7. The number of Performance Shares to be allotted for each Investment Share may be subject to conversion as a result of new share issues, share splits, reverse share splits or similar actions. No adjustments shall be made for dividends.
8. To ensure delivery of shares the Board of Directors may enter into an agreement with a third party, whereby the third party in his own name shall acquire and transfer B-shares in the company to the participants in accordance with LTIP 2010.
9. The Board of Directors shall have the possibility to decide on reduction of the allotment of Performance Shares if the Board of Directors are of the view that an allotment – taking into account the financial result of the group and its financial position – is unreasonable at an objective assessment.
10. The participation in LTIP 2010 presupposes that such participation is possible from a legal perspective and that such participation, according to the assessment of Niscayah Group, is reasonable due to administrative and financial costs.
11. The Board of Directors shall be responsible for the more detailed framing and handling of LTIP 2010 within the scope of the main principles stated above and shall also be entitled to make such minor adjustments of these principles that may be required due to legal or administrative conditions.
Costs for LTIP 2010 and impact on key ratios
LTIP 2010 may cause increased personnel costs, partly in the form of IFRS 2 - Share based allowances, partly in the form of social security contributions.
These costs are estimated, based on the closing price of one B-share in Niscayah Group at 23 March 2010 of SEK 15.60, and the following material assumptions of an annual share price increase of 10 percent, an annual staff turnover of 10 percent, a rate of outgoing social security contributions of 25 percent and a 50 percent fulfillment of the performance related targets of the Performance Shares, to approximately SEK 9 million, including SEK 2 million in social security contributions. The costs for LTIP 2010, calculated on a pro forma basis for 2009, gives a negative impact of approximately 0.04 percentage points for Niscayah Group’s operating margin and a reduction in earnings per share of approximately SEK 0.01.

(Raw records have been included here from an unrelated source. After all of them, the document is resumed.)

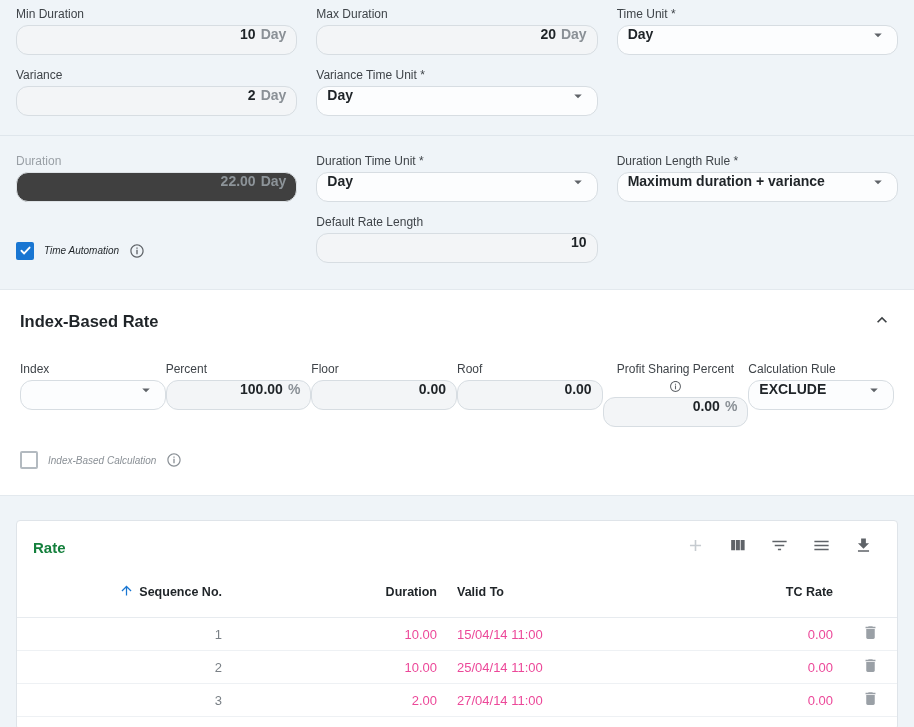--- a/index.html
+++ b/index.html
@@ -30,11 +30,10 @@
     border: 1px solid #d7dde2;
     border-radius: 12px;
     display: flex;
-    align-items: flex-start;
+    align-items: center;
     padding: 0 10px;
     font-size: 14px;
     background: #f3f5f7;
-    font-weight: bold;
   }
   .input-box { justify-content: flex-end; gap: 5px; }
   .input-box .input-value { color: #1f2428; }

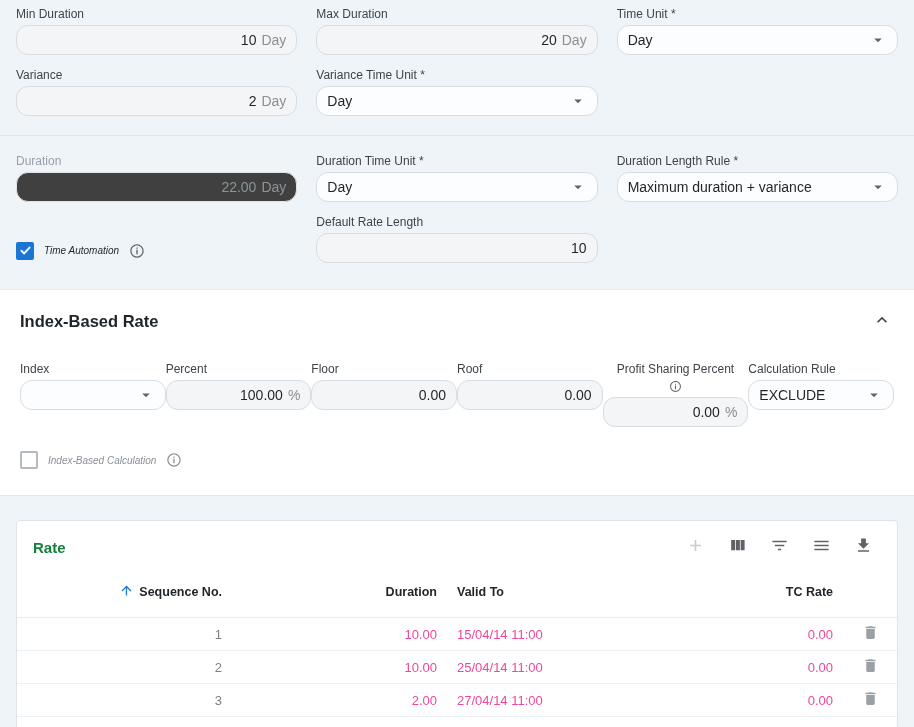--- a/index.html
+++ b/index.html
@@ -138,7 +138,7 @@
 
   <div class="grid3 form-row">
     <div class="field">
-      <span class="field-label">Variance</span>
+      <span class="field-label">Maximum</span>
       <div class="input-box">
         <span class="input-value">2</span>
         <span class="input-suffix">Day</span>

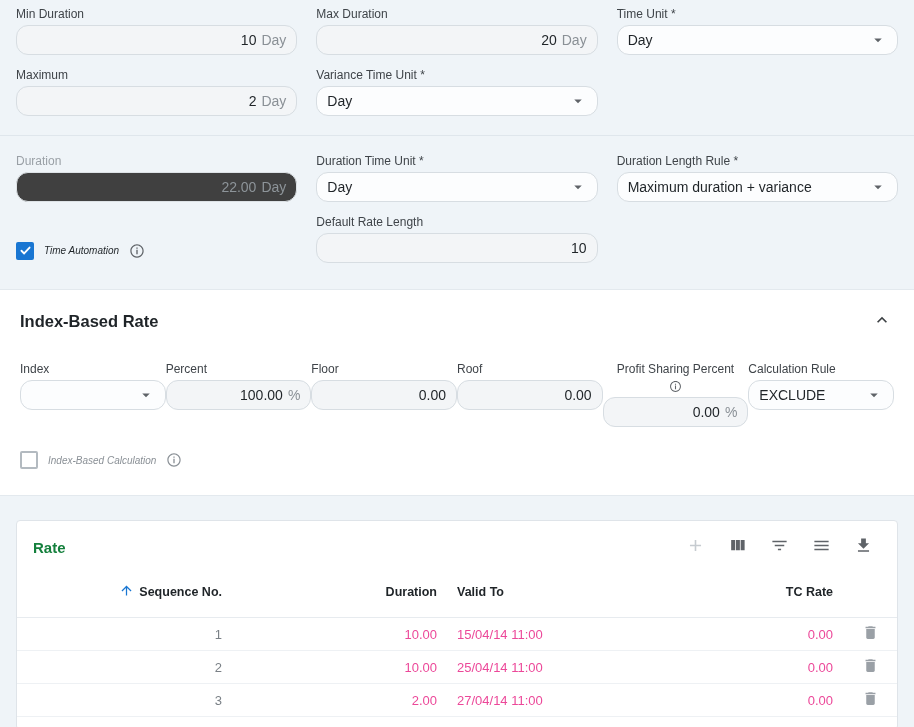--- a/index.html
+++ b/index.html
@@ -58,7 +58,7 @@
   }
   .checkbox.checked { background: #1976d2; }
   .checkbox.unchecked { background: transparent; border: 2px solid #b3bac0; }
-  .checkbox-label { font-size: 10px; color: #1f2428; font-style: italic; }
+  .checkbox-label { font-size: 14px; color: #1f2428; }
   .checkbox-label.disabled { color: #8a9096; }
   .info-icon { display: flex; cursor: pointer; }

If the maximum number of Performance Shares are to be allotted and if all participants will remain in LTIP 2010, given the above stated assumptions, the costs are estimated to approximately SEK 19 million, including SEK 5 million in social security contributions.
However, the Board of Directors assesses that the positive impact on the Company’s result that is expected from increased shareholding by senior executives and key employees, and the possibility of further increasing their shareholding within LTIP 2010, outweighs the costs related to the LTIP 2010.
Percentage of total number of shares and dilution effects
The number of shares issued in Niscayah Group amounts to 365 058 897 shares.
According to LTIP 2010, a maximum number of 912 000 shares can be allotted to the participants free of charge, equivalent to approximately 0.2 percent of the total outstanding shares of Niscayah Group. LTIP will not lead to any dilution because the program is proposed to be secured through an arrangement with third party, whereby the third party in his own name shall acquire and transfer shares in the company to the participants.
Hedging of costs for the program and delivery of shares under LTIP 2010
In order to hedge costs related to the program, the Board of Directors has been authorized to acquire treasury shares. To ensure delivery of B-shares in Niscayah Group according to LTIP 2010, Niscayah Group intends to enter into an agreement with a third party, whereby the third party in his own name shall acquire and transfer B-shares in the company to the participants in accordance with LTIP 2010.